-- Text shown follows --
# God isnt Dead



## vowell462 (Dec 23, 2013)

Has anyone seen the trailer to this movie? I think its on youtube. Just want to hear some thoughts.


----------



## WaltL1 (Dec 23, 2013)

vowell462 said:


> Has anyone seen the trailer to this movie? I think its on youtube. Just want to hear some thoughts.


I just watched the trailer. My thoughts are -
Bad teacher. He wasn't trying to challenge their minds he was literally trying to make his students accept what he believes as fact. Obviously there are no facts just beliefs.
The student while its admirable that he sticks to his beliefs is actually trying to do the same thing but he's doing it in the proper way by making his case and letting the other students make their own choice.
I have no clue about the rest of the movie but Im guessing the teacher at one time believed, had something bad happen so he no longer believes and everybody will cry at the end because the student brings the teacher back to believing.


----------



## hummdaddy (Dec 23, 2013)

I have literally  ALMOST died 15 times and i don't believe the norm!!!


----------



## 660griz (Dec 23, 2013)

vowell462 said:


> Has anyone seen the trailer to this movie? I think its on youtube. Just want to hear some thoughts.



I think it is an attempt to get more money in the church. 

I think the atheist (professor in the movie) has an attitude problem.
It is almost like he believes in God and is angry with him. 

Of course you have to applaud the kid for standing up for what he believes in, in the face of 'tyranny'. 

I wonder how it would go if they were both 'nice' about it. 

I would imagine watching debates with Christopher Hitchens would be much more educational and entertaining than someone just playing the role.
-- Text shown concluded --
-- Extracted records follows --
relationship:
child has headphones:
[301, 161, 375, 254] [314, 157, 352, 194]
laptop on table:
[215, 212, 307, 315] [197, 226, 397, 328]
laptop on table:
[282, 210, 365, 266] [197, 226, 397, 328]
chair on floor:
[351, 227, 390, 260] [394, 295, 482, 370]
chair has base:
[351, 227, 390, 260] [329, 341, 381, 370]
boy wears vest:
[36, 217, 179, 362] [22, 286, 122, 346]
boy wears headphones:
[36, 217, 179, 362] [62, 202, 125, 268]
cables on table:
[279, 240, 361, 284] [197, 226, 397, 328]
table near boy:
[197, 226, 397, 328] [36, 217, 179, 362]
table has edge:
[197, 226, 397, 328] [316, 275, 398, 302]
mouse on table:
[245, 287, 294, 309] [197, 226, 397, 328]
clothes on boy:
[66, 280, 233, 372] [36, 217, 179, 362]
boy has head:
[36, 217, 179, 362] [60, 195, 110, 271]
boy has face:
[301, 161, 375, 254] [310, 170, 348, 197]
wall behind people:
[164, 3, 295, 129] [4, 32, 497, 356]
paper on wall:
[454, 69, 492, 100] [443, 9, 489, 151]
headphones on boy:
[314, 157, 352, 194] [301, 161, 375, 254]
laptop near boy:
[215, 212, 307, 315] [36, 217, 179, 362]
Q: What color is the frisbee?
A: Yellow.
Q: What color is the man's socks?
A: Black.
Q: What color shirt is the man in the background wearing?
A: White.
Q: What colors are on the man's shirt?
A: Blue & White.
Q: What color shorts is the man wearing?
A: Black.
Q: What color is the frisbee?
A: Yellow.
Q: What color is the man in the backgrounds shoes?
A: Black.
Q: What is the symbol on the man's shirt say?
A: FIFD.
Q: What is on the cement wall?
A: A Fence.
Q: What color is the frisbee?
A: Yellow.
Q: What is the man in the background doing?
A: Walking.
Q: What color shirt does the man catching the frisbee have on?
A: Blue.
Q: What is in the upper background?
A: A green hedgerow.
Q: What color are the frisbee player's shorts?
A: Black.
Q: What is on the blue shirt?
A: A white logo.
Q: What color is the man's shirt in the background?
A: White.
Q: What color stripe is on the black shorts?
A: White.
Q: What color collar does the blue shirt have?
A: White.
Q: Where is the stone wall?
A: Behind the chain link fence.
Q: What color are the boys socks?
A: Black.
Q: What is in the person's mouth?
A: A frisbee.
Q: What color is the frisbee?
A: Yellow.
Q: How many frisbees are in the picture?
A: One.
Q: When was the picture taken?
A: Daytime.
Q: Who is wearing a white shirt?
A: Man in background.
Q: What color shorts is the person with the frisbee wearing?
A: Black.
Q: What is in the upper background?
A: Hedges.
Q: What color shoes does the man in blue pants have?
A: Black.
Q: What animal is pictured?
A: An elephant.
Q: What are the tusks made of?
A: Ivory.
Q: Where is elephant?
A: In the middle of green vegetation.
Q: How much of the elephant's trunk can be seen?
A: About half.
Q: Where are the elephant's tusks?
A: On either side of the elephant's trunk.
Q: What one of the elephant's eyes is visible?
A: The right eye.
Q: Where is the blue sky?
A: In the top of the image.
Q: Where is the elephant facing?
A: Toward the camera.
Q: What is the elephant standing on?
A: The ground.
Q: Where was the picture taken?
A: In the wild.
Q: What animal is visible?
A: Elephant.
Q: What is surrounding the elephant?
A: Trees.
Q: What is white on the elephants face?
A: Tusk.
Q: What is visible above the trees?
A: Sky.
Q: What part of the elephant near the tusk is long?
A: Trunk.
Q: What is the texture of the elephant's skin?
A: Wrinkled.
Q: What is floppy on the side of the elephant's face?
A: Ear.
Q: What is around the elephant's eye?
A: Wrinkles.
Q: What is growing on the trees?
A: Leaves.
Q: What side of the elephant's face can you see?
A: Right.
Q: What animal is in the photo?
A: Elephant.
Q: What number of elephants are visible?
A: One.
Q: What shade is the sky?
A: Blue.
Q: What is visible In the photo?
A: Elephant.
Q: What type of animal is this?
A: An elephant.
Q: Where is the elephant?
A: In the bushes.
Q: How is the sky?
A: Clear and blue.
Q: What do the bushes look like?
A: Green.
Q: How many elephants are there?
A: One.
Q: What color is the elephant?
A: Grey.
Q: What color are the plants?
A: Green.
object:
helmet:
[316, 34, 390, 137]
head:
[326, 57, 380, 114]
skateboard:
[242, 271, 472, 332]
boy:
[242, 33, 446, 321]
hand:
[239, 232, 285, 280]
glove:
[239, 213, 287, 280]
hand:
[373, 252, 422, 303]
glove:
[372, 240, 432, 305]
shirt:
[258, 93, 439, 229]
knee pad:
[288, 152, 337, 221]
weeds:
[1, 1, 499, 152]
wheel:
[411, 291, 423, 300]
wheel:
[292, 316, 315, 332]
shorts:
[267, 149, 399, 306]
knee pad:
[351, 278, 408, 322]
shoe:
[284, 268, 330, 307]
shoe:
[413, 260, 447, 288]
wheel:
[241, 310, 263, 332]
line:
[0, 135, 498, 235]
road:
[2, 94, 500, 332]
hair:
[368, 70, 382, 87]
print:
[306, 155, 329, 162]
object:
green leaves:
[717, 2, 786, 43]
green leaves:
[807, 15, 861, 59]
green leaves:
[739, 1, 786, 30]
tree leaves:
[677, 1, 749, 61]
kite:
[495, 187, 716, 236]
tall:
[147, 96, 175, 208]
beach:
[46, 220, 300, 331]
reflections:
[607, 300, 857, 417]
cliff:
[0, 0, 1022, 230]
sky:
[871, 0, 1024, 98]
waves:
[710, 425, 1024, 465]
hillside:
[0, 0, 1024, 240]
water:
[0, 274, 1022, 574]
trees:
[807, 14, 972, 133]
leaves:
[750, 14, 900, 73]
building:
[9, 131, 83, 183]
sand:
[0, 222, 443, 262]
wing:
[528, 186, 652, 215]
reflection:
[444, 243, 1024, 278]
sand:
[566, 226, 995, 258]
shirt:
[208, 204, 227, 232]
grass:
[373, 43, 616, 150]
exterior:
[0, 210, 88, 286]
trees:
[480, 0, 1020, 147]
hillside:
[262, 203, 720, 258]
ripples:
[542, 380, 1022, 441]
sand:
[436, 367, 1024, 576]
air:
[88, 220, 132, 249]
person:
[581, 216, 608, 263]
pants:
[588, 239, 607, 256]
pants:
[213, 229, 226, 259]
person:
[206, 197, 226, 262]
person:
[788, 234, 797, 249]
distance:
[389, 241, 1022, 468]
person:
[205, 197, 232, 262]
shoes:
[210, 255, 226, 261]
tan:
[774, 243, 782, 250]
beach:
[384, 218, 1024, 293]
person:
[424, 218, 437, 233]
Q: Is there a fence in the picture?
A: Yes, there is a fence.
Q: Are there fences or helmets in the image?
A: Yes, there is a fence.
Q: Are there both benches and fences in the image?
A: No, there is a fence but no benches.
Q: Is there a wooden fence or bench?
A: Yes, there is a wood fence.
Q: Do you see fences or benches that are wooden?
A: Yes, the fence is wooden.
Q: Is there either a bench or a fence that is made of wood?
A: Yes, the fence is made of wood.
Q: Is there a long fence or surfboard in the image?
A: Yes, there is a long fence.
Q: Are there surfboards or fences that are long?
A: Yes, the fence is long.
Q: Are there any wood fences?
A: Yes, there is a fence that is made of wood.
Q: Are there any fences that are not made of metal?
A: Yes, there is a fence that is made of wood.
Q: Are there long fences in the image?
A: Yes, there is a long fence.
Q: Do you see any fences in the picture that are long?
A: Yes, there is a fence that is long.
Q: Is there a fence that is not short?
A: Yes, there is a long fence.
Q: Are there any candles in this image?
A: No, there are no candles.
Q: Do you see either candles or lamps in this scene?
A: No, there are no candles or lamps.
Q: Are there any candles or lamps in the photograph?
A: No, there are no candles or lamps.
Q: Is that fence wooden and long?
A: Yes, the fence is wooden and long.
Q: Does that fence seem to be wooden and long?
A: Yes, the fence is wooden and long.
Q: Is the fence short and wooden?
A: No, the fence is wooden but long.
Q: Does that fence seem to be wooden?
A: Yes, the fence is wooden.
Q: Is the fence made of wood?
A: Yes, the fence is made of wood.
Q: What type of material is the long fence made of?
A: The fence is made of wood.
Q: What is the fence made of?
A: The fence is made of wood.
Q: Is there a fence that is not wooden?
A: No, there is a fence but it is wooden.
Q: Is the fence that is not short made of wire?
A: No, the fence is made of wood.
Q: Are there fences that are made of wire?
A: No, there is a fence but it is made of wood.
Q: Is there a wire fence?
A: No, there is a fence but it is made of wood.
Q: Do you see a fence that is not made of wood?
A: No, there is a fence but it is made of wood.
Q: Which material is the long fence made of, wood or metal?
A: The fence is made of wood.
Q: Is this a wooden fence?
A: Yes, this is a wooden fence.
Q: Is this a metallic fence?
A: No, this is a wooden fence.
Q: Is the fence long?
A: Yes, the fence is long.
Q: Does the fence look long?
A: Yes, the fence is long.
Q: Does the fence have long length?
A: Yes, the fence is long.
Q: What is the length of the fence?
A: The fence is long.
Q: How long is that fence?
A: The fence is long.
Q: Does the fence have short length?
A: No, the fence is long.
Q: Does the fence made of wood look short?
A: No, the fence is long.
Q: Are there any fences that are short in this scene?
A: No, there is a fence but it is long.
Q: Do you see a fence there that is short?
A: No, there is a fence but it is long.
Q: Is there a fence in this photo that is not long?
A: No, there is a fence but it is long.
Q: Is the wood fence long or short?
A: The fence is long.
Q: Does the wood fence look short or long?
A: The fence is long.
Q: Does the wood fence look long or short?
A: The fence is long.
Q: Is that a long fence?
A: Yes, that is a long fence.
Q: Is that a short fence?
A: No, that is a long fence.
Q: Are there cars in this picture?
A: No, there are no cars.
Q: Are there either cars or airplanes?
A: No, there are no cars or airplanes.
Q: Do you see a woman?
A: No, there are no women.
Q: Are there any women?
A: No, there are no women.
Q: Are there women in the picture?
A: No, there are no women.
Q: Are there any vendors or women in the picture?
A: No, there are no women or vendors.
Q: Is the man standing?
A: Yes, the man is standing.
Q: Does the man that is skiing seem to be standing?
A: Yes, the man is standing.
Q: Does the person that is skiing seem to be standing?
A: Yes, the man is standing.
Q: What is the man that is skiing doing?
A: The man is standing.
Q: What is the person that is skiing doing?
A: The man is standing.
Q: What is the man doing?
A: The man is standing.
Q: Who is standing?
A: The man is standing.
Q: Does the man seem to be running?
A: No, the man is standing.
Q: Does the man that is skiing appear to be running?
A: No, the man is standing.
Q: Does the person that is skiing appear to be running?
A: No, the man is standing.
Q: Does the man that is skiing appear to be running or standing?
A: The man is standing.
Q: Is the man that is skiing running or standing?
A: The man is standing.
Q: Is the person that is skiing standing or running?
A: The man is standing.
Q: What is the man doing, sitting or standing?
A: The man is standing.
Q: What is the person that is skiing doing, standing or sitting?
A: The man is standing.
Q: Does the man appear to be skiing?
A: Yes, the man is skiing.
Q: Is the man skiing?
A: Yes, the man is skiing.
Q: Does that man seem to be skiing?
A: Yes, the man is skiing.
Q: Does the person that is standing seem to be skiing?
-- Extracted records concluded --
▶ **Problem**
Could you extend the forum thread about the trailer for the movie God isnt Dead, starting right after its final sentence?

▶ **Task result**
If it comes to Netflix, I'll watch it.


----------



## Four (Dec 26, 2013)

It looked like one of those nonsense christian mass chain emails about a young fervent christian out-smarting a curmudgeonly arrogant atheist teacher put into film...

I didn't look into who funded the film but its so much like an over the top propaganda film that its a bit awkward.


----------



## TripleXBullies (Dec 27, 2013)

660griz said:


> It is almost like he believes in God and is angry with him.



According to SFD that's all of us.


----------



## TripleXBullies (Dec 27, 2013)

vowell462 said:


> Has anyone seen the trailer to this movie? I think its on youtube. Just want to hear some thoughts.



Looks too much like a Lifetime movie... I don't generally watch Lifetime movies...


----------



## vowell462 (Dec 27, 2013)

Four said:


> It looked like one of those nonsense christian mass chain emails about a young fervent christian out-smarting a curmudgeonly arrogant atheist teacher put into film...
> 
> I didn't look into who funded the film but its so much like an over the top propaganda film that its a bit awkward.



That was exactly what ran into my mind when I saw it.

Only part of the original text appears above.